Wednesday 15 July 2020

The "Palace Letters"

were made public yesterday.
For those of you in Upover and elsewhere these are the letters between Sir John Kerr, the Governor-General, and Buckingham Palace at the time of the Whitlam Government and the Dismissal of that same government in 1975. The Governor-General dismissed the Government, a matter of more than a little controversy. It was labelled a "constitutional crisis". There have been all sorts of conspiracy theories surrounding it. 
A history professor, Jenny Hocking, has been pushing for the release of the correspondence for many years. Now that it has been released she is still trying to suggest that the Queen was involved. It is clear she was not involved.

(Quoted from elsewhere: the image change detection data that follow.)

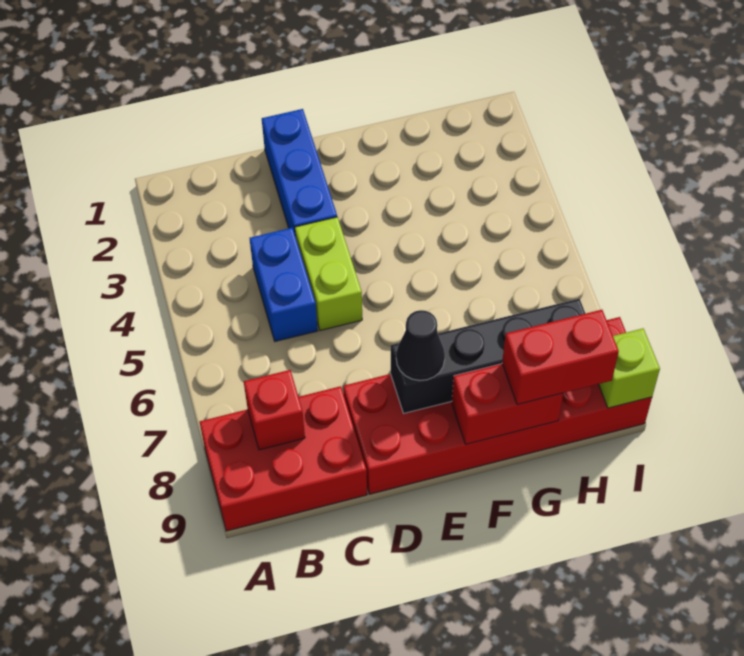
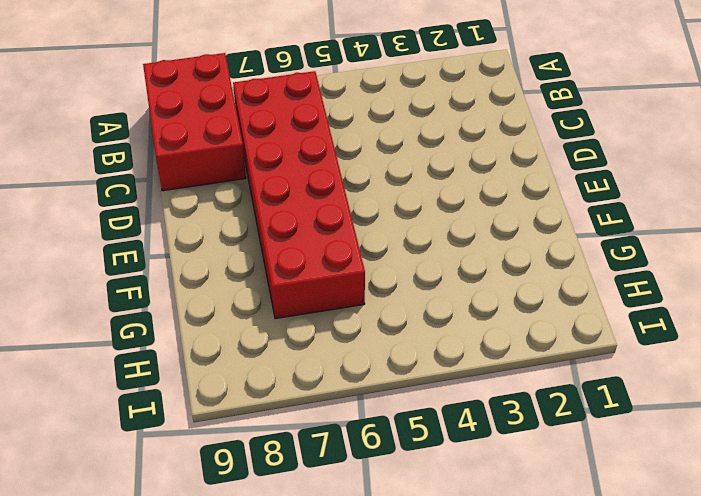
red brick B6:G7 level 1 -> red brick D8:I9 level 1
none -> blue brick C4:C5 level 1
none -> blue brick D1:D3 level 1

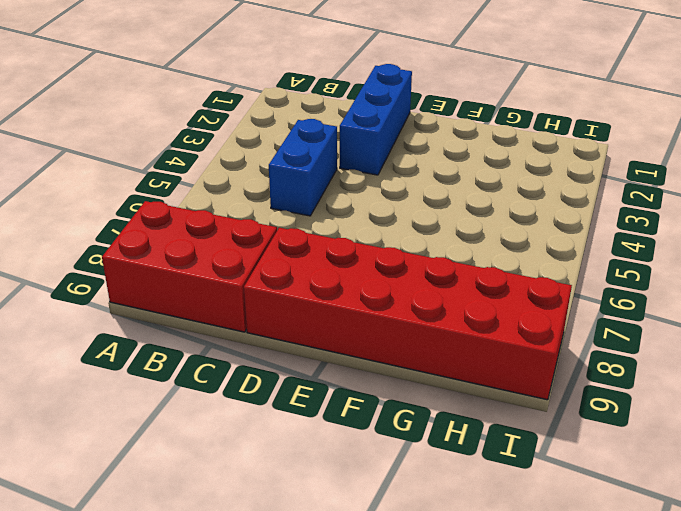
none -> lime brick D4:D5 level 1
none -> red brick B8 level 2

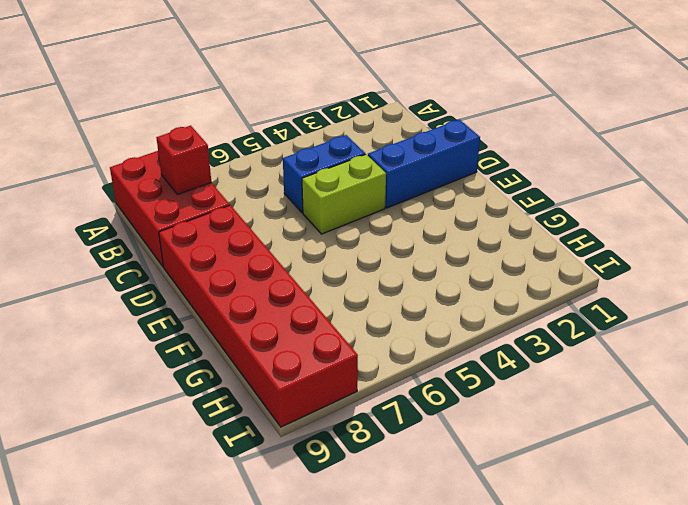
none -> black brick E8:H8 level 2
none -> red brick F9:G9 level 2

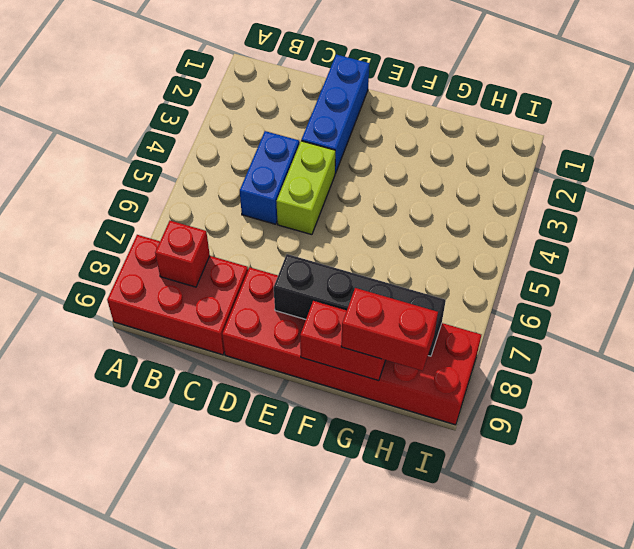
none -> lime brick I9 level 2
none -> black cone E8 level 3

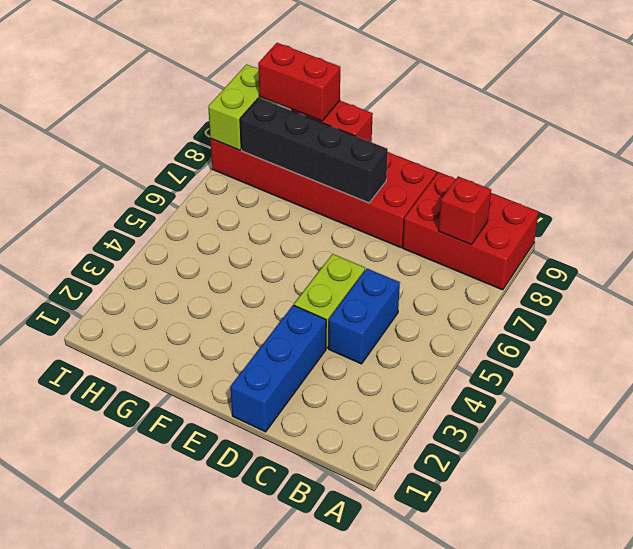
lime brick I8:I9 level 2 -> lime brick I9 level 2
none -> black cone E8 level 3

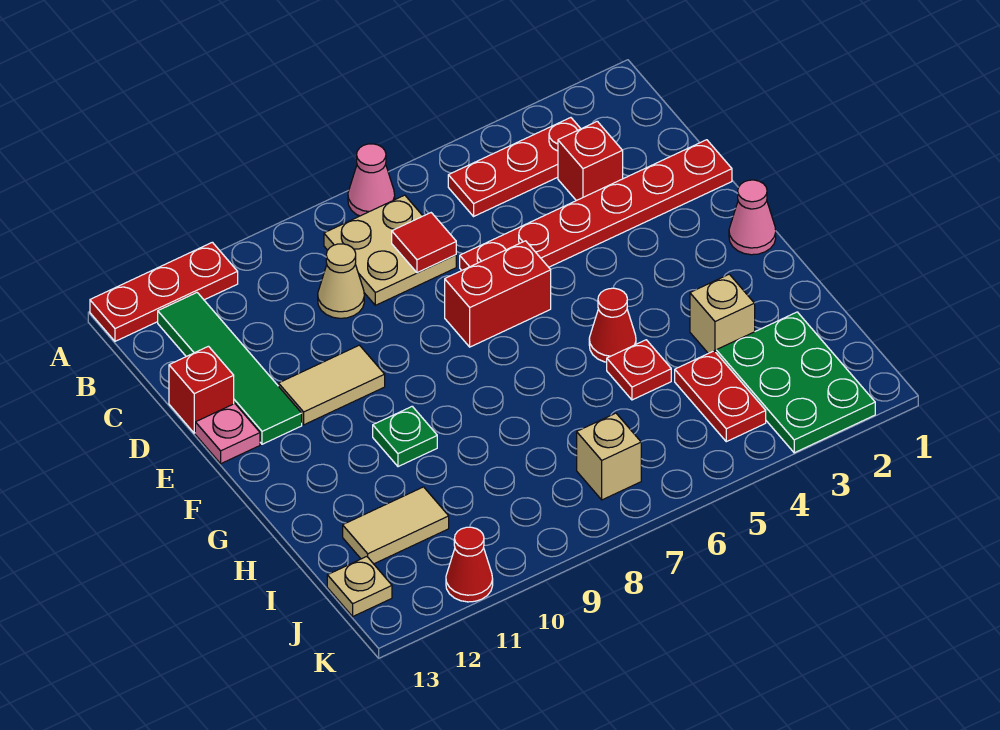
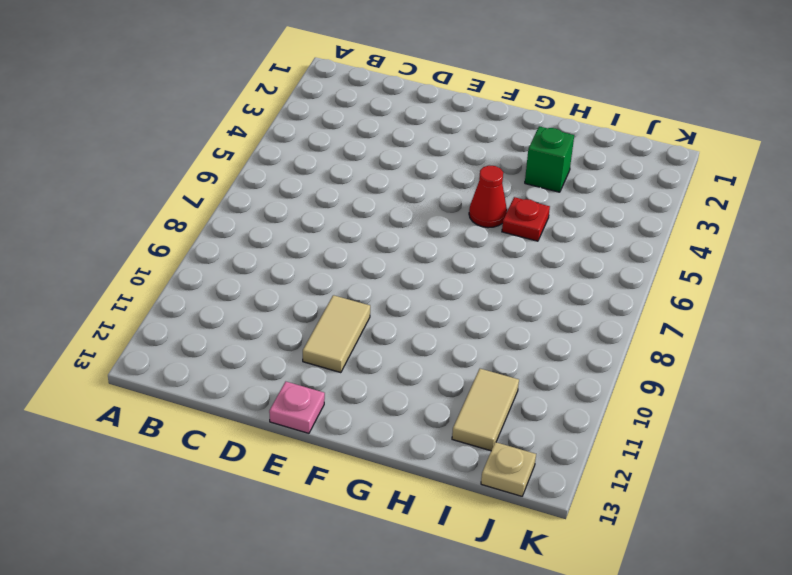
green brick H3 level 1 -> tan brick H3 level 1
none -> pink cone A7 level 1
none -> red plate A11:A13 level 1
none -> red plate B3:B5 level 1

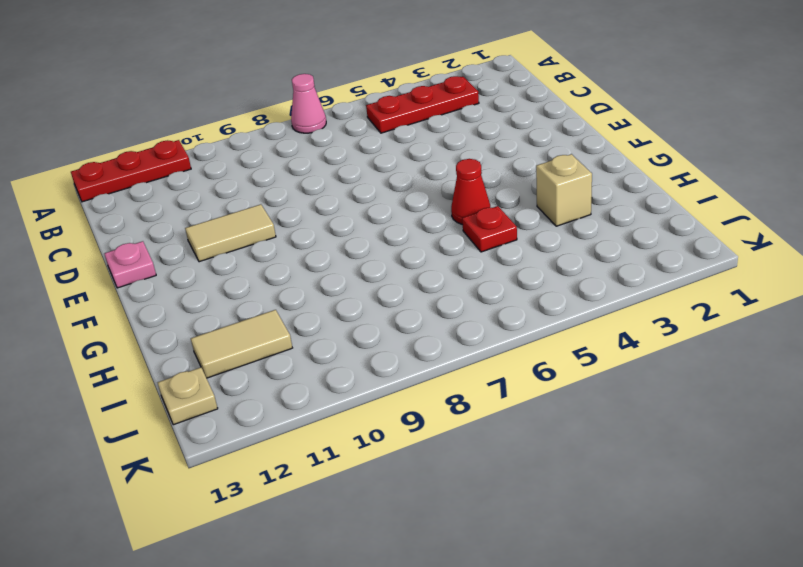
none -> tan plate B7:C8 level 1
none -> green tile B12:E12 level 1
none -> red brick C3 level 1

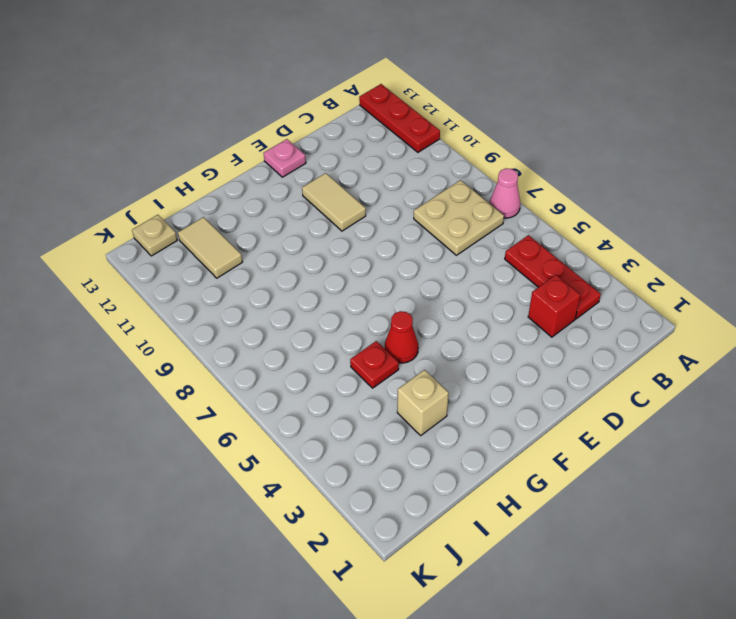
none -> green tile B12:E12 level 1
none -> tan cone C9 level 1
none -> red plate D1:D6 level 1

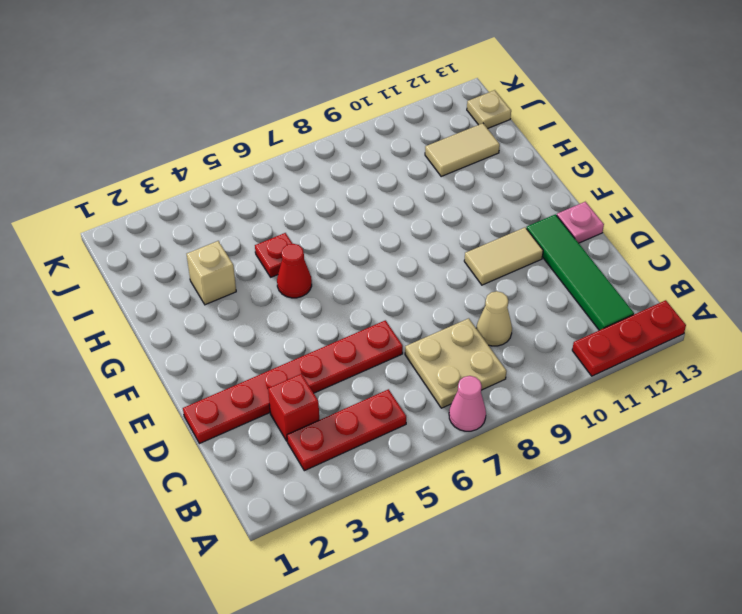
none -> red brick D13 level 1
none -> red brick E6:E7 level 1
none -> pink cone F1 level 1

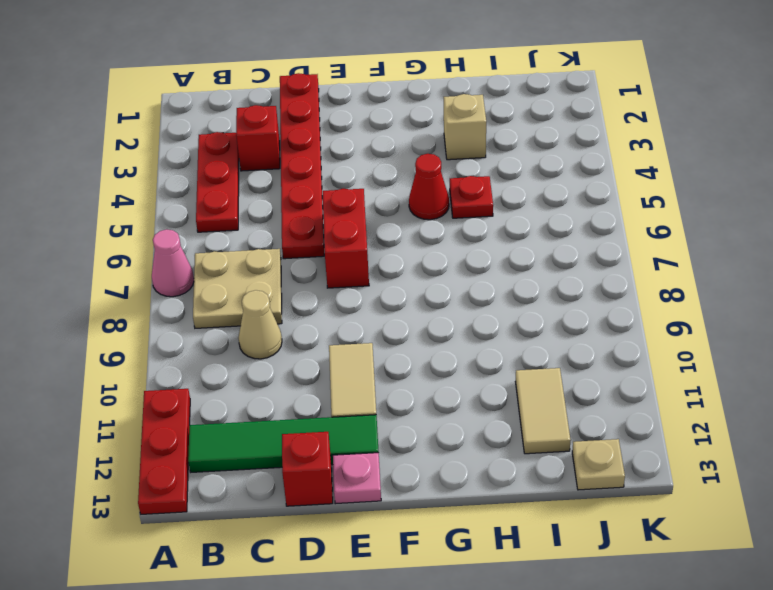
none -> pink cone F1 level 1
none -> green plate G10 level 1
none -> green plate I2:K3 level 1

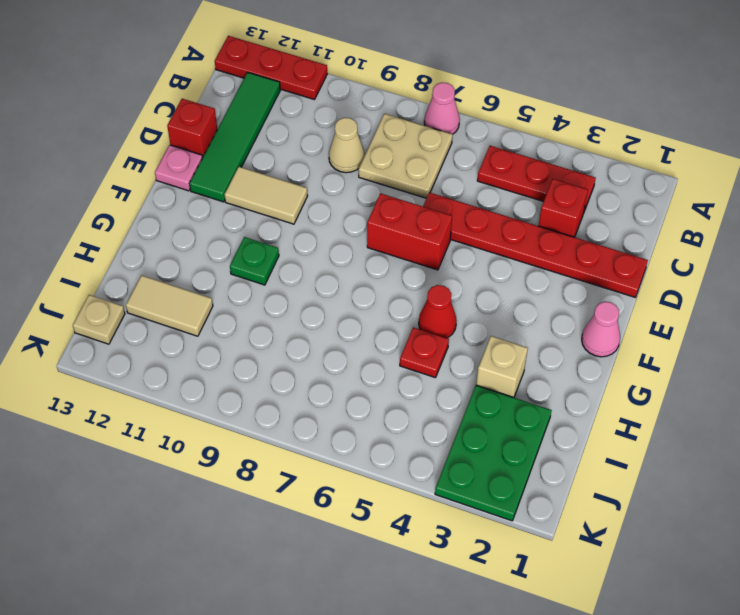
none -> red plate I4:J4 level 1
none -> tan brick J7 level 1
none -> red cone K11 level 1

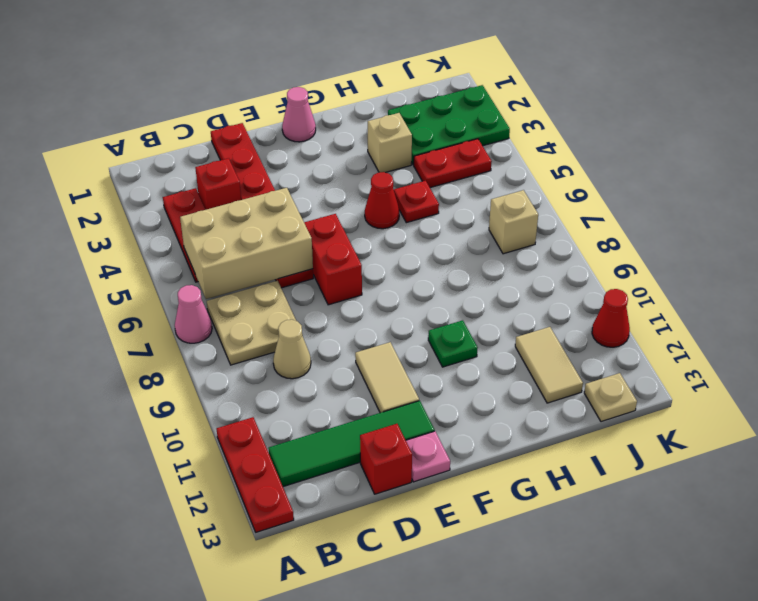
tan brick B5:D6 level 2 -> none
none -> red tile C7 level 2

Although there is a great deal of correspondence between Buckingham Palace, the Queen's Private Secretary and the Governor-General it has to be said that the Governor-General acted alone and in accordance with the Constitution.
At the time the Governor-General was also in discussion with the Chief Justice of the High Court - Sir Garfield Barwick. Barwick was offering advice with respect to constitutional matters. As many of those discussions were verbal there is no written record of them.
If you sit on the Labor side of the fence then the Dismissal should never have occurred. If you sit on the Coalition side of the fence then the Dismissal was probably the only course of action which was open when a government intended to do harm.
In order to understand what led up to it though one needs to be aware that the government of the day was spending far more than it should have been on things designed to keep them in office. I was working as a school librarian at the time - and looking after a group of special needs students as well. I remember wondering where the money for the millions being spent on school libraries was coming from. It was lovely to have but questions were being raised about the way Whitlam was spending money.
This sort of thing was going on all over the place. Whitlam's government was spending money it did not have. It then found it needed money to develop projects which would actually employ people. They decided they needed to borrow more money. 
Instead of going to the usual sources, the US, the UK or Europe the Whitlam government looked at borrowing money from the oil-rich Middle East where "petro-dollars" were looking for places to invest. Instead of using the government's own advisers about such things they employed a shady financial broker, one Tirath Khemlani. The reason for this was simple, the government would have been not merely advised but told not to borrow money through that source. Khemlani was supposed to broker a $4bn loan for them, a huge sum of money at the time. This was not something he could do or should have been allowed to try and do and the government was advised of this but persisted anyway.  The details of all this are complex and I won't pretend I understand them. I do understand that much and the constitutional reasons why it could not be done.
In short, the government had run out of money.
The Opposition had control of the Senate and, on advice from more than one quarter including the High Court, they informed the government they were blocking the supply bills. Governments cannot govern unless the supply bills are passed.
Kerr had seen all this coming. He had been in discussion with Barwick. He had been keeping the Queen's Private Secretary informed because Whitlam was aware that Kerr had questioned whether could dismiss him. Barwick had advised him that it was possible to do so if the Senate continued to block supply - because the government cannot govern without money, indeed it is illegal for them to do so. The Senate was saying they would block supply unless an election was called. Whitlam had also queried whether he could sack the Governor-General in order to prevent his own sacking.
Put simply what happened in the end was that the Governor-General dismissed the government of the day because it could no longer govern and it refused to call an election. Had it called an election then it would almost certainly still have lost it because of the government's dealings with Khemlani. It may be that they would not have lost quite so many seats but the population at large was worried by the idea that a government would even think of borrowing money from the Middle East. Later events showed it would have been very unwise to do so.
But the conspiracy theorists and the would be republicans have been trying to suggest for years that the Queen interfered in the internal affairs of the country. She did not. 
What the dismissal showed is what republicans do not wish to recognise - it shows that the country is completely independent, that the Queen cannot interfere, and that the Governor-General had the constitutional right to dismiss a government which was endeavouring to govern without supply but also refusing to call an election.
Hocking has probably not done the republican cause any favours although they are trying to suggest that the ability of the Governor-General to remove a democratically elected government was wrong. Even if it is democratically elected a government does not have the right to break the law of the land or do anything to deliberately harm it - even if  it claims to be elected to do just that.
Government is not above the law. 

1 comment:

jeanfromcornwall said...

Thank you Cat - I remember at that time thinking "What was that all about?". Well now I know, and I do believe I can trust you, rather than a journalist.